Accident de la circulation à Dabakala Un drame évité de justesse

Le conducteur d’une voiture personnelle a évité une mort certaine et tragique le dimanche août, aux environs de 4 heures du matin.

Le véhicule a terminé sa course dans un ravin juste après une traversée calamiteuse du pont reliant le quartier Bamarrasso à l’hôpital général de la ville.

Le conducteur a perdu le contrôle du véhicule, juste avant le pont La voiture a percuté et arraché les fers de protection du pont et s’est heurté à un arbre, situé juste dans une menuiserie. Heureusement il n’a rien eu de sérieux. Il n’est pas tombé dans l’eau non plus.

Mieux, l’accident s’est produit à une heure où la menuiserie était fermée. Si tel n’était pas le cas, le bilan allait être très puisque lourd. En effet, en journée, ce lieu regorge de beaucoup de personnes, dont les employés, les propriétaires de véhicules et des visiteurs.

Le chauffeur aurait également put finir sa course au centre hospitalier de Dabakala. Heureusement, il n’y a eu aucune perte en vie humaine mais les dégâts matériels sont énormes.

Outre le véhicule qui est endommagé, les fers et les bétons qui servaient de balise au dessus du pont ont été détruits.Pour certains, ce genre d’ accident est un évènement cyclique. Car il y a trois ans, un accident similaire s’était produit au même endroit et avait endommagé une partie du pont.

“Un tel accident a déjà eu lieu ici, et a failli casser le pont. Vous savez en Afrique, tout a une signification. Certainement que les esprits de l’eau sont contre ce pont. Ou encore les esprits réclament un sacrifice, voilà pourquoi les choses se passent ainsi”, a indiqué Ouattara Simetche, cultivateur.

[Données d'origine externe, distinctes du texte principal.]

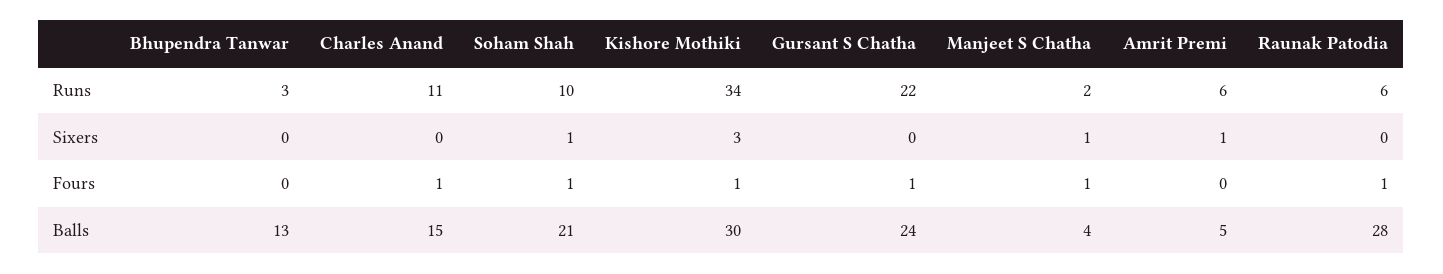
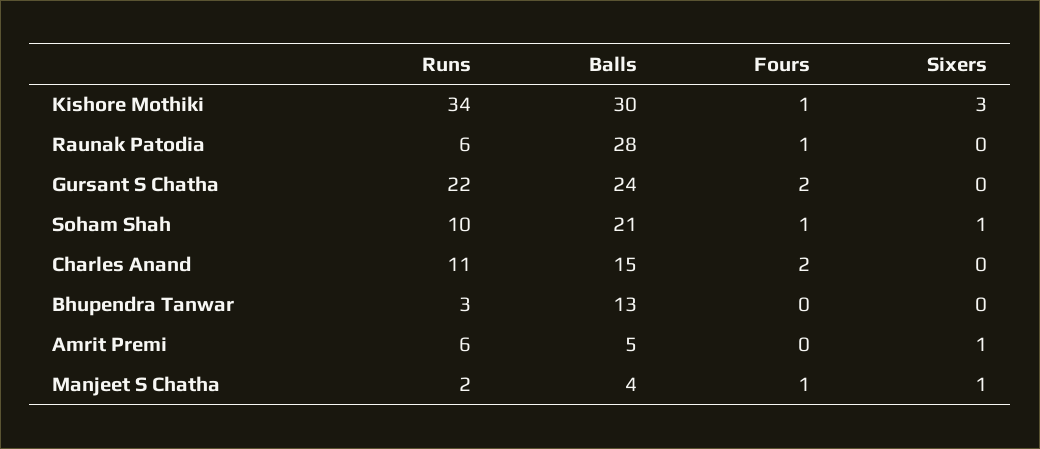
Charles Anand, Fours: 1 -> 2
Gursant S Chatha, Fours: 1 -> 2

Comme lui plusieurs émettent la même hypothèse et pensent que des sacrifices doivent être faits pour conjurer le mauvaise onde qui règne dans ce lieux. Pour eux la troisième fois sera très catastrophe. Nous les Africains on ne prend rien au sérieux, on ne sait pas interpréter les signes.

Pour le moment il n’y a pas de perte en vie humaine, mais la prochaine fois le pire peut se produire et nous n’aurons que nos yeux pour pleurer “, a regretté Monsieur Sékou Sow éleveur.

Le chauffeur qui est sorti indemne de cet accident causé par la perte du contrôle de son véhicule dont il a du mal à se l’ s’expliquer, remercie le seigneur grâce à qui il est encore parmi les vivants.